In Deutschland, so findet Annegret Wulff, lässt sich keine Abnahme der Hilfsbereitschaft gegenüber der Ukraine und geflüchtete Menschen aus dem Kriegsgebiet erkennen. Auch nach einem Jahr Krieg engagieren sich viele Menschen, ihr Engagement zeigt allerdings Veränderungen: Wurden anfangs Transporte mit Sachspenden organisiert und spontane Hilfe an Bahnhöfen geleistet, werden Ukrainer:innen zunehmend bei der Suche nach einer Wohnung oder in der Schule unterstützt.
Da akutes und spontanes Engagement von Einzelnen nur über einen begrenzten Zeitraum möglich ist, sind nun etablierte Organisationen und die Politik gefragt. Die große Solidarität von vielen Freiwilligen muss sich hierbei in nachhaltige Unterstützungsstrukturen wandeln. Etwa wenn es um die mittel- und langfristige Unterbringung von geflüchteten Menschen geht.
Für eine langfristige Unterstützung in Deutschland, durch Organisationen, Gemeinde und Zivilgesellschaft braucht es nun einen langen Atem, um die Herausforderungen und Folgen des Krieges in der Ukraine anzugehen.
4. Die ukrainische Zivilgesellschaft muss für den zukünftigen Wiederaufbau des Landes unterstützt werden, um Demokratie und Beteiligung zu fördern.
Schon jetzt werden Perspektiven für eine Zeit nach dem Krieg in den Blick genommen. Der Wiederaufbau des Landes wird angesichts der Zerstörung eine große Herausforderung für die Ukraine.
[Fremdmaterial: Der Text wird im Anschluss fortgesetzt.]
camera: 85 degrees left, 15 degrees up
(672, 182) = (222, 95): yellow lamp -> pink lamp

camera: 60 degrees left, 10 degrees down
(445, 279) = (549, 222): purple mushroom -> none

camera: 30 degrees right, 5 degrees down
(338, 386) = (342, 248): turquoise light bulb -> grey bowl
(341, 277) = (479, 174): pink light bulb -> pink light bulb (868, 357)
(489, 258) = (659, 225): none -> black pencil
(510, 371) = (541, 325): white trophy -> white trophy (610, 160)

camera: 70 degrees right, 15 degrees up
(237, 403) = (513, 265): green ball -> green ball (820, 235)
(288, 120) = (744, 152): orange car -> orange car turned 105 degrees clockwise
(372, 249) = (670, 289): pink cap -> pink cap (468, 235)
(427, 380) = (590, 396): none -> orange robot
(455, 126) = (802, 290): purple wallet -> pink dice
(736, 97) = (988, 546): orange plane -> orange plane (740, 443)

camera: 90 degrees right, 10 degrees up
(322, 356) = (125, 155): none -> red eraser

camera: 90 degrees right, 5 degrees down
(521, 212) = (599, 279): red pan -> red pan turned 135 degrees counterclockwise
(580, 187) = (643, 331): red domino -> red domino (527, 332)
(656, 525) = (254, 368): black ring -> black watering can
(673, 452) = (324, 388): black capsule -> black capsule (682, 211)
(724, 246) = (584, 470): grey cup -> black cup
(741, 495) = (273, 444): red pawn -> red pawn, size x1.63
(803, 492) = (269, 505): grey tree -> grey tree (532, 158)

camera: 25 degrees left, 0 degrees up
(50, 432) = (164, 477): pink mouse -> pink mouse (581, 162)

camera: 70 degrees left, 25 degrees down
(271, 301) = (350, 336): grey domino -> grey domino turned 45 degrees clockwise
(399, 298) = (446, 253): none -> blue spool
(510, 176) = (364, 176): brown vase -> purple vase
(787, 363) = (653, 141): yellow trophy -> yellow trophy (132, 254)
Hier gilt es, die Rolle von zivilgesellschaftlichen Akteuren im Prozess des Wiederaufbaus zu stärken. Da vermutlich große finanzielle Mittel zur Verfügung stehen werden, sind demokratische Instrumente der Beteiligung, moderiert von der Zivilgesellschaft, sehr wichtig – auch um Korruption vorzubeugen.
Ein Instrument können Partnerschaften zwischen deutschen und ukrainischen Städten sein, um direkte Unterstützung zu leisten und Vertrauen durch Partnerschaft, auch für ausländische Investitionen, zu schaffen.
5. Gemeinsame Zeit, Kontakt mit Mitmenschen und Unterstützung sind für geflüchtete Menschen aus der Ukraine weiterhin gefragt – Freiwillige können hier gezielt helfen.
Nach wie vor ist das Engagement von Freiwilligen gefragt – Sach- wie Zeitspenden. Viele geflüchtete Menschen aus der Ukraine befinden sich in einer Situation der „Zwischenzeit“. Die Erfahrungen aus dem Krieg und die tägliche Konfrontation mit Berichten aus der Ukraine belasten die Geflüchteten. Viele Ukrainer:innen möchten auch in ihr Heimatland zurückkehren. Hier könne Engagierte Leid lindern, indem sie Kontakte mit Geflüchteten aufbauen, gemeinsame Freizeit verbringen und sie so unterstützten.
Wichtig ist, dass Solidarität weiterhin gelebt wird: Der Angriff auf die Ukraine muss auf der Agenda bleiben. Er verursacht Not und Leid, aber greift auch das an, an was Zivilgesellschaften glauben: Freiheit und Demokratie.